GOUVERNEUR — Participants at a presentation Wednesday on Gov. Andrew M. Cuomo’s State of the State initiatives focused more on what was left out than on what was proposed as a legislative agenda for the year.

Mandate relief, assistance for struggling schools and health care were not addressed by the governor, audience members told Dierdre K. Scozzafava, deputy state secretary of state for local government, who gave an overview of Gov. Cuomo’s priorities to more than two dozen people in the municipal building.

Specific to St. Lawrence County, legislative leaders also talked about the county’s desire for an increase in sales tax as a way of lowering property taxes.

The goal of the presentation — one among many being made around the state — is not only to give a more personal view of Gov. Cuomo’s proposals but to hear what people think, Ms. Scozzafava said.

The county might not need additional revenue from sales tax if there were meaningful mandate reform, County Administrator Karen M. St. Hilaire said.

“That is one of the most critical issues in every county,” she said. “We need some relief there.”

For 2013, the county’s tax levy is $46 million, of which $43.9 million pays for nine mandated programs. The cost of Medicaid alone in the county is $24 million, she said. A state cap on Medicaid increases started last year was insufficient.

“We haven’t saved anything,” Ms. St. Hilaire said. “It’s nice it isn’t going up as rapidly as it was.”

Mandate relief is not part of the agenda, but that does not mean it has been forgotten as a task force continues to meet, Ms. Scozzafava said.

“It’s a work still in progress,” she said. “I know there’s a review of lots of different things.”

In addition to having agencies checking over their requirements, the state could benefit from hearing from those who carry out its mandates, Ms. St. Hilaire said.

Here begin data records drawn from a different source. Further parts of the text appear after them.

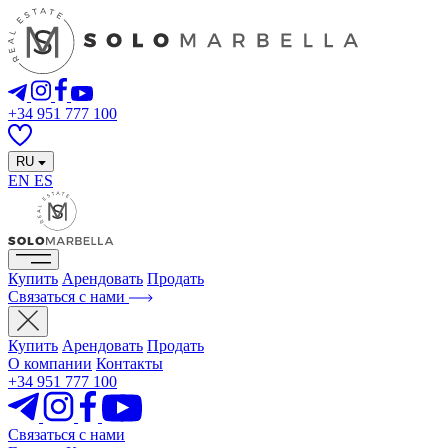
+34 951 777 100
RU
EN
ES
Купить
Арендовать
Продать
Связаться с нами
Купить
Арендовать
Продать
О компании
Контакты
+34 951 777 100
Связаться с нами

“People would welcome that,” she said. “Hear from us.”

The governor’s proposals for expanded education and other programs sound great, Ms. St. Hilaire said.

“But again, who pays?” she said. “The local taxpayers are taxed to the max.”

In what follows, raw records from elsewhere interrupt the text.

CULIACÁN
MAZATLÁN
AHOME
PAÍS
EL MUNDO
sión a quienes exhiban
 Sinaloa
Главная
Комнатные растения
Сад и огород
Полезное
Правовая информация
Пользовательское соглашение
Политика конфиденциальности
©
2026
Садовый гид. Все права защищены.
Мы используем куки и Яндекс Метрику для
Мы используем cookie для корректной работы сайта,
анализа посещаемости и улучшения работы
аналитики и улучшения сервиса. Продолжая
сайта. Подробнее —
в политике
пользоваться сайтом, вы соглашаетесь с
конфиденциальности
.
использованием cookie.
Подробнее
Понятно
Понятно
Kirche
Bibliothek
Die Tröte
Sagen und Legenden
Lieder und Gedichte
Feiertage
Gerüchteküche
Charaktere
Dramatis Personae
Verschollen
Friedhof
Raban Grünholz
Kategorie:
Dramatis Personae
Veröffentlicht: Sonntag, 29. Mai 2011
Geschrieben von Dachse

St. Lawrence County has developed a five-year plan that would allow it to cut property taxes if it were able to raise the county sales tax from 3 to 4 percent. St. Lawrence is one of five of the state’s 62 counties that did not previously raise their sales tax and now are being punished by the mantra of no new taxes, Ms. St. Hilaire said.

“Let’s look at it as an equity issue,” Ms. St. Hilaire said. “I would ask you bring that issue back.”

Rather than relief, the state has heaped costs on school districts, such as the time and money spent to develop annual professional performance reviews, Gouverneur Central School Superintendent Lauren F. French said. She pegged the cost for Gouverneur at $180,000.

“That unfunded mandate alone was huge for us,” she said.

The governor’s agenda also avoids any mention of health care, said Diane L. Monroe, wife of Timothy J. Monroe, board chairman of E.J. Noble Hospital.

Community input on issues affecting local health care is kept to a minimum by a state Department of Health that seems to run independently of legislative oversight, she said.

The state closed the lab at E.J. Noble on Sept. 28. Although it later allowed a partial reopening of the lab, the hospital’s blood bank remains closed, making it impossible for the hospital to perform many services, and reducing its revenue.

“We’re isolated here. It’s 40 miles in either direction to another hospital,” Mrs. Monroe said. “Tim is really getting discouraged that the Health Department’s goal is to shut E.J. Noble down.”

Ms. Scozzafava, a former mayor of Gouverneur, assured Mrs. Monroe that the Department of Health has no such intent, but that there were many issues to work through. Other communities have included health care needs among projects addressed by the regional economic development councils, she said.